● **THE INPUT**:

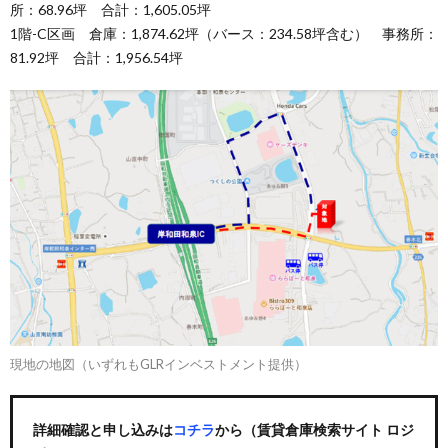
所：68.96坪 合計：1,605.05坪
1階-C区画 倉庫：1,874.62坪（バース：234.58坪含む） 事務所：
81.92坪 合計：1,956.54坪
現地の地図（いずれもGLRインベストメント提供）
詳細確認と申し込みは
コチラ
から（賃貸倉庫検索サイト ロジ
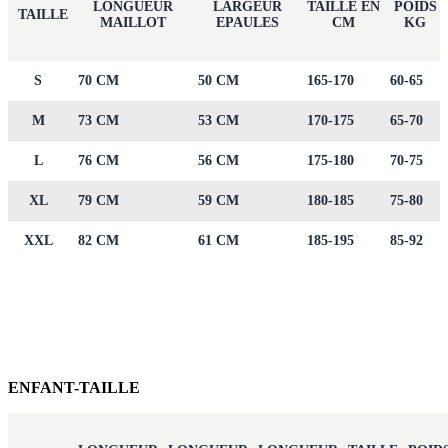
LONGUEUR
LARGEUR
TAILLE EN
POIDS
TAILLE
MAILLOT
EPAULES
CM
KG
S
70 CM
50 CM
165-170
60-65
M
73 CM
53 CM
170-175
65-70
L
76 CM
56 CM
175-180
70-75
XL
79 CM
59 CM
180-185
75-80
XXL
82 CM
61 CM
185-195
85-92
ENFANT-TAILLE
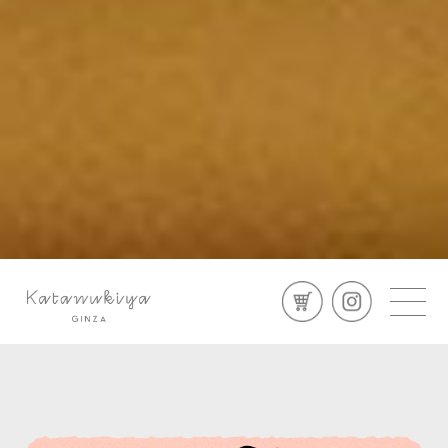
scroll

● **WRITTEN TASK**: Return every line of text read from the material above, unchanged and in its original order, leaving out the pictures.

● **REPLY TO THE TASK**:
所：68.96坪 合計：1,605.05坪
1階-C区画 倉庫：1,874.62坪（バース：234.58坪含む） 事務所：
81.92坪 合計：1,956.54坪
現地の地図（いずれもGLRインベストメント提供）
詳細確認と申し込みは
コチラ
から（賃貸倉庫検索サイト ロジ
LONGUEUR
LARGEUR
TAILLE EN
POIDS
TAILLE
MAILLOT
EPAULES
CM
KG
S
70 CM
50 CM
165-170
60-65
M
73 CM
53 CM
170-175
65-70
L
76 CM
56 CM
175-180
70-75
XL
79 CM
59 CM
180-185
75-80
XXL
82 CM
61 CM
185-195
85-92
ENFANT-TAILLE
scroll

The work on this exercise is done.